Our kitchen was not very inviting. As I remember, it had pale green distempered walls and brown floor lino (I do not think any other colour was available at the time). Probably we had a larder, but I cannot remember. We did not have a fridge, and so shopped most days of the week. The pipes were of course lead, and seemed to favour the kitchen as a place to burst in the winter. We had a gas cooker, and my mother quite often used a pressure cooker, until one day it blew up and splattered its contents onto the ceiling.

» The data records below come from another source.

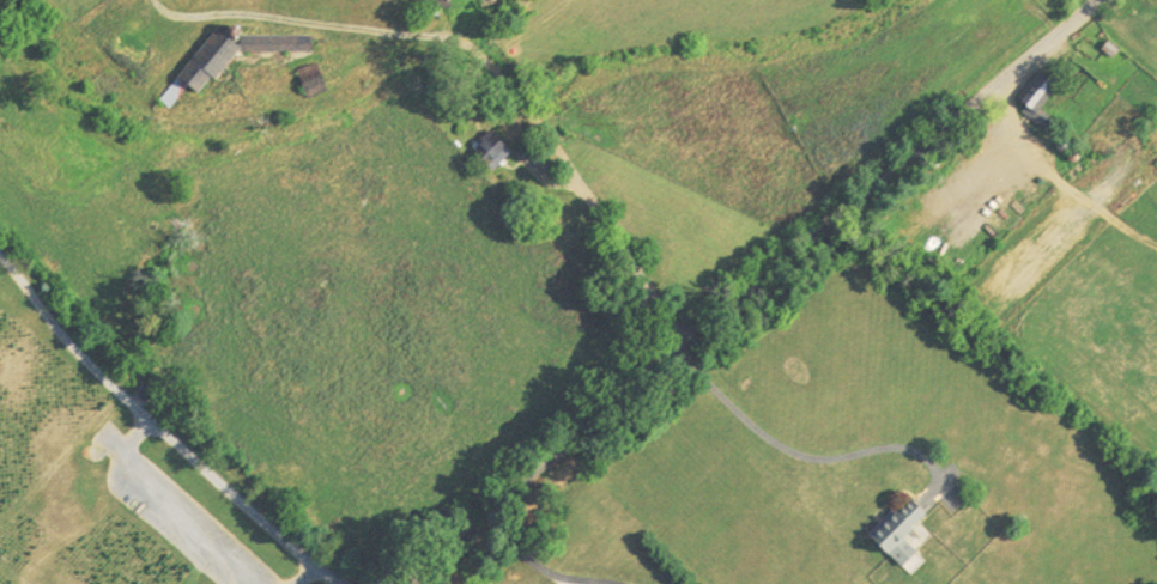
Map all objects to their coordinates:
building: (426, 6)
road: (488, 62)
crop: (752, 83)
building: (1026, 101)
building: (480, 151)
road: (753, 288)
crop: (314, 290)
road: (163, 431)
road: (798, 454)
building: (905, 533)
building: (886, 534)
road: (532, 570)

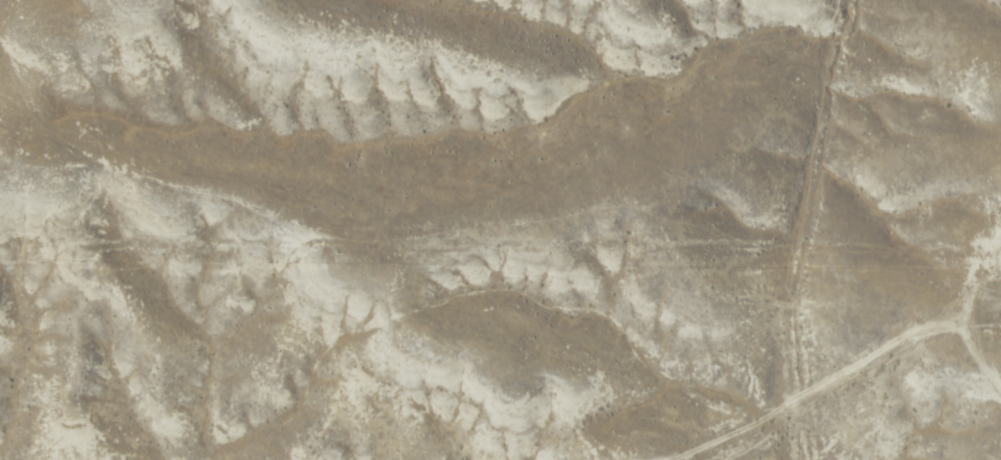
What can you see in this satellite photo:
crop: (500, 230)

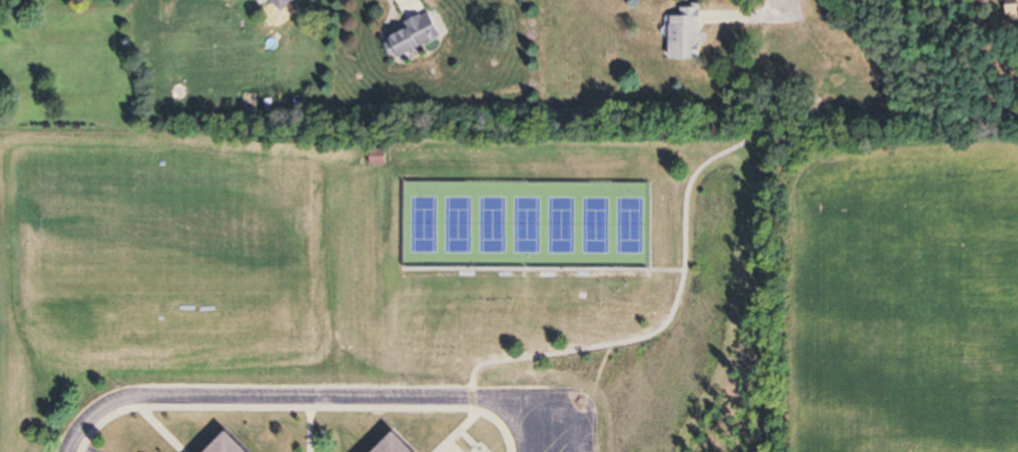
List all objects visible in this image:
road: (781, 3)
building: (1014, 7)
road: (746, 15)
building: (690, 34)
building: (417, 36)
building: (381, 157)
park: (528, 223)
park: (171, 227)
building: (234, 444)
building: (402, 445)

Clothes airer: on pulleys, so
that  it could be raised
to the ceiling
Our bathroom was even less inviting than the kitchen. There were no niceties: just a gas boiler (geyser), a galvanised tub, a mangle, and a clothes airer. Washing machines and tumble driers were unknown to us; so my mother had to use the galvanised tub (which also served as our bath), and washing tongs to ‘agitate’ the dirt out of the laundry, by a kind of gentle pummelling – up and down in the water. Then: through the mangle, and onto the clothes airer; this was then hoisted up to the ceiling.
Our toilet was one of the old fashioned chain–pull types, and quite efficient given that the tank was very high up, so giving    a full flush. I used to give the chain three gentle pulls before the full pull – one of those odd, slightly superstitious things that kids tend to do.
One, quite small, room was given over to my father’s workshop (metalwork), in which there was a lathe, a drilling machine, and a grinder (as illustrated in the photo). Before that, he had rented a workshop in Hastings. He was a very fine engineer, and could make components that were accurate to within a tenth of a thousandth of an inch. (A book he wrote about screw cutting in the lathe has never been out of print since he wrote it thirty years ago, and an invention of his – the swing–clear boring tool holder – is still on the market today.) He also made a model cable car, which travelled from skirting board to ceiling in our sitting room. Such was the nature of our home!
I was happy in this home, but happier still when we bought a semi–detached house in 1958: for £1,750. It was not until a few years later that my father earned the then magic figure of £1,000 per annum.     

My mother and me, pre–St Leonards’ days.